As almost 1,500 pastors attempt to provoke the IRS this Sunday by preaching political messages from their pulpits, a recent survey finds that Americans increasingly agree they should have such a right—including the religiously unaffiliated.
This weekend will be the seventh Pulpit Freedom Sunday, coordinated by the Alliance Defending Freedom (ADF) to encourage pastors to break an existing law that prohibits registered nonprofit organizations from electioneering.
The Pew Research Center recently reported that nearly half of Americans (49 percent) now believe that churches (and other houses of worship) should express their views on social and political issues—including two-thirds of white evangelicals, more than half of black Protestants (who mostly identify as evangelicals), and one-third of so-called religious “nones.” Support has risen most among mainline Protestants, from 35 percent in August 2010 to 49 percent in September 2014.
While most Americans still believe churches should not be allowed to outright endorse candidates, Pew reports “significant movement in the direction of more support” of this right. One-third of Americans now agree that churches should be allowed to favor candidates, and support among nones increased approximately 50 percent. In 2010, 26 percent of the religiously affiliated and 15 percent of the nones said they would favor churches publicly backing candidates; in 2014, the percentages increased to 35 and 23 percent, respectively. Among white evangelicals, 42% now favor pastors having this right, as do 39% of black Protestants.
CT has noted how ADF hopes to provoke the IRS into (ironically) punishing pastors in order to lead the federal government to review and overturn the law in question: the Johnson Amendment. The initiative even gained an unexpected ally last year in Sen. Charles Grassley and the Commission on Accountability and Policy for Religious Organizations (CAPRO).
The ADF has a strange bedfellow of sorts in its hope for a confrontation: An atheist legal group, the Freedom From Religion Foundation, also wants the IRS to investigate such activity (but hopes for an opposite outcome than ADF). It dropped a related lawsuit this summer after the IRS agreed to investigate and enforce electioneering prohibitions.

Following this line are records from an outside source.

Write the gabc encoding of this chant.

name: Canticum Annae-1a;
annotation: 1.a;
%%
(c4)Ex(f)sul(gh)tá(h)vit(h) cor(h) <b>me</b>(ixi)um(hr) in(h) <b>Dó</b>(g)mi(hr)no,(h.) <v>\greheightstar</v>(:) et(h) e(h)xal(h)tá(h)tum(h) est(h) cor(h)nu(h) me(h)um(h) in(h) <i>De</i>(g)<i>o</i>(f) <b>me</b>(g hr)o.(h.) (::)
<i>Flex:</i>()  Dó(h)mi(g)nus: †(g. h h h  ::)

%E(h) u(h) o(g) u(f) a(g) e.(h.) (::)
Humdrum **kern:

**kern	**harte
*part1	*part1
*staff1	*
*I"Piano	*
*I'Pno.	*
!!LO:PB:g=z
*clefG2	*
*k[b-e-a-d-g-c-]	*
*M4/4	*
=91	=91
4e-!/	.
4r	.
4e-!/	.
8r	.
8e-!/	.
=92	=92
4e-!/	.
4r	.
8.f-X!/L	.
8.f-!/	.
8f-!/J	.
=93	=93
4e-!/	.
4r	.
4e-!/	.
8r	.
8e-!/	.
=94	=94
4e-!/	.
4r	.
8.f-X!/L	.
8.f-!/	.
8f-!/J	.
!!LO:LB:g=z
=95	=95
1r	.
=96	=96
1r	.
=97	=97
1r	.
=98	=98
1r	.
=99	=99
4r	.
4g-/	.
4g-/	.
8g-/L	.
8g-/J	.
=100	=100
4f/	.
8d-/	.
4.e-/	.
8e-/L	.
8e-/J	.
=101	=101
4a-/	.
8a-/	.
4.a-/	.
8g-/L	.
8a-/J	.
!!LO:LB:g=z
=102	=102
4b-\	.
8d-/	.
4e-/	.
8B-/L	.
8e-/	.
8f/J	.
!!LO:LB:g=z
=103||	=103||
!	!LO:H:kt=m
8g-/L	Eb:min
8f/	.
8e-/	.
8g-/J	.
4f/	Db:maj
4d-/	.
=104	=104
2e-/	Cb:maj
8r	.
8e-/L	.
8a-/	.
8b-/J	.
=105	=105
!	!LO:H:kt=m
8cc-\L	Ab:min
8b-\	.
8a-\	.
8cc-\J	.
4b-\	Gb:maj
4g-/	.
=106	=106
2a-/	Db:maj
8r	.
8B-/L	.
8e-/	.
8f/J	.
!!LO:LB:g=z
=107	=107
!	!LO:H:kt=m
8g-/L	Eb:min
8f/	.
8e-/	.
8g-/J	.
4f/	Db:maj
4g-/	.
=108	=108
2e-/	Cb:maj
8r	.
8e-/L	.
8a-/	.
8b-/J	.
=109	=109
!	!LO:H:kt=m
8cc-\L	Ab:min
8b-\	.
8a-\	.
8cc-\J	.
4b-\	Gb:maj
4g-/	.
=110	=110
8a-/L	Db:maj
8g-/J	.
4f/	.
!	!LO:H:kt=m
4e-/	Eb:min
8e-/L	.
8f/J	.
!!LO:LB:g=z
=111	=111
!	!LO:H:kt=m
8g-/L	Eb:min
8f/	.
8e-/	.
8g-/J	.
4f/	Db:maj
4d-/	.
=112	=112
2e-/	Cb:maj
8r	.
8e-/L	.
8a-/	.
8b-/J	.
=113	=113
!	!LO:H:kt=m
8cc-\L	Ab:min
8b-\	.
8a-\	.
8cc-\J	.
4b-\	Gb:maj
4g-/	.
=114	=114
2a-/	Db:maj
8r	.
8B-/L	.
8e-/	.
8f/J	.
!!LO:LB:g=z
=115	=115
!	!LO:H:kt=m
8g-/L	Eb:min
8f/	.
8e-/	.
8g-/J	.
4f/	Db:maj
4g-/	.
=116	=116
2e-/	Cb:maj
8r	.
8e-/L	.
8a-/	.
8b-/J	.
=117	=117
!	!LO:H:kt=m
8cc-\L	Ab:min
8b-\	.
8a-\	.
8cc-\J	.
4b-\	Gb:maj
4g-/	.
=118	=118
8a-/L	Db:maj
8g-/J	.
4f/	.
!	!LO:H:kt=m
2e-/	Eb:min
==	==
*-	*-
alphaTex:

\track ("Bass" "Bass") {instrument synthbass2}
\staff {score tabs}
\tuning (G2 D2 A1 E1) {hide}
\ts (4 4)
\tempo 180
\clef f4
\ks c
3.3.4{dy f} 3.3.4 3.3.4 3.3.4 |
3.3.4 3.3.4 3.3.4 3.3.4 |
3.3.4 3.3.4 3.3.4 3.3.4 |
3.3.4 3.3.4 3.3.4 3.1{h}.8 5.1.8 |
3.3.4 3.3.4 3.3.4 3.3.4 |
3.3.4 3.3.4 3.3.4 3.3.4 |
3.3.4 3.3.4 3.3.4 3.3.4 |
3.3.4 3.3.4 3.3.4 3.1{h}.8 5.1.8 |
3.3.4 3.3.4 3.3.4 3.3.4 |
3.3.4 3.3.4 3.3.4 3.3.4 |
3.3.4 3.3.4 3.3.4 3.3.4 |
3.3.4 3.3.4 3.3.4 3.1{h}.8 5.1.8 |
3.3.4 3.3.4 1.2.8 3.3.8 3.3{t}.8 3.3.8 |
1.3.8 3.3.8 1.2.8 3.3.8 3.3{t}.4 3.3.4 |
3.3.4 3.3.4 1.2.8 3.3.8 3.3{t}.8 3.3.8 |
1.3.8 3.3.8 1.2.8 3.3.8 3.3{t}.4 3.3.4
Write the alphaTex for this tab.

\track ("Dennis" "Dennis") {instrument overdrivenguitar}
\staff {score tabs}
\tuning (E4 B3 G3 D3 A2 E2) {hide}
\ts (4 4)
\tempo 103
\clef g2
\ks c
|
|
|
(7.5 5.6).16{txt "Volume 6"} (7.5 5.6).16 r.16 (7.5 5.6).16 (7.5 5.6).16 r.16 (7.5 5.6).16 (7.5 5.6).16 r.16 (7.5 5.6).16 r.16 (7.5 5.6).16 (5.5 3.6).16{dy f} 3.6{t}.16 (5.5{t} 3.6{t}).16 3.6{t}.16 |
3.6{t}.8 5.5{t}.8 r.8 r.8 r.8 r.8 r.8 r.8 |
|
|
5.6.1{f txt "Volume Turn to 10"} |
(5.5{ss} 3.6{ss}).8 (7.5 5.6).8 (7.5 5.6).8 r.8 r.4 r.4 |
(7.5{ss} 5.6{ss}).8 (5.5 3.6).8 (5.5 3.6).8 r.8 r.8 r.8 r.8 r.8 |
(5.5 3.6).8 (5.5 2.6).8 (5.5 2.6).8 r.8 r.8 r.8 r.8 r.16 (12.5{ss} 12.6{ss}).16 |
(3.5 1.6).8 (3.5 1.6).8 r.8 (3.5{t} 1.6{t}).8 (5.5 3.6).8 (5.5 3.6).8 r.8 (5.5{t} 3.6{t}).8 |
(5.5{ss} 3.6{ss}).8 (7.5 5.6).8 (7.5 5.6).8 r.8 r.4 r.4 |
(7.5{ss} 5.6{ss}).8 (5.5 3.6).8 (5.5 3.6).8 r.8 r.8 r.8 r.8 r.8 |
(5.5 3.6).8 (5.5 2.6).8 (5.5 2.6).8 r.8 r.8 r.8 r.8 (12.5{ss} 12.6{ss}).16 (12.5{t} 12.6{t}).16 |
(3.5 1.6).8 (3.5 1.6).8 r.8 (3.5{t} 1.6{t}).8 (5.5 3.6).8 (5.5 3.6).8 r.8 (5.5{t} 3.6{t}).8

While ADF lists thousands of churches that have participated in Pulpit Freedom Sunday over the years, the IRS has only flagged a much smaller number of churches as problematic.
In a June letter, the tax agency told the U.S. Department of Justice that 99 churches “alleged to have violated the prohibition” merit “a high priority examination.” ADF lists 1,225 churches in 2013, but the IRS only cites one egregious violation that year. ADF lists 1,620 churches in 2012; the IRS cites only 65 churches. ADF lists 539 churches in 2011; the IRS cites only 18 churches.
CT’s sister blog, Church Law and Tax, notes that the IRS had put church reviews on hold since 2009
when a Minnesota church challenged the audit process.
LifeWay Research, which offers five things to know about “the IRS and the pulpit,” has found in surveys that 9 in 10 Protestant pastors believe pastors should not preach politics from the pulpit, but also 9 in 10 believe that the government shouldn’t prohibit the practice.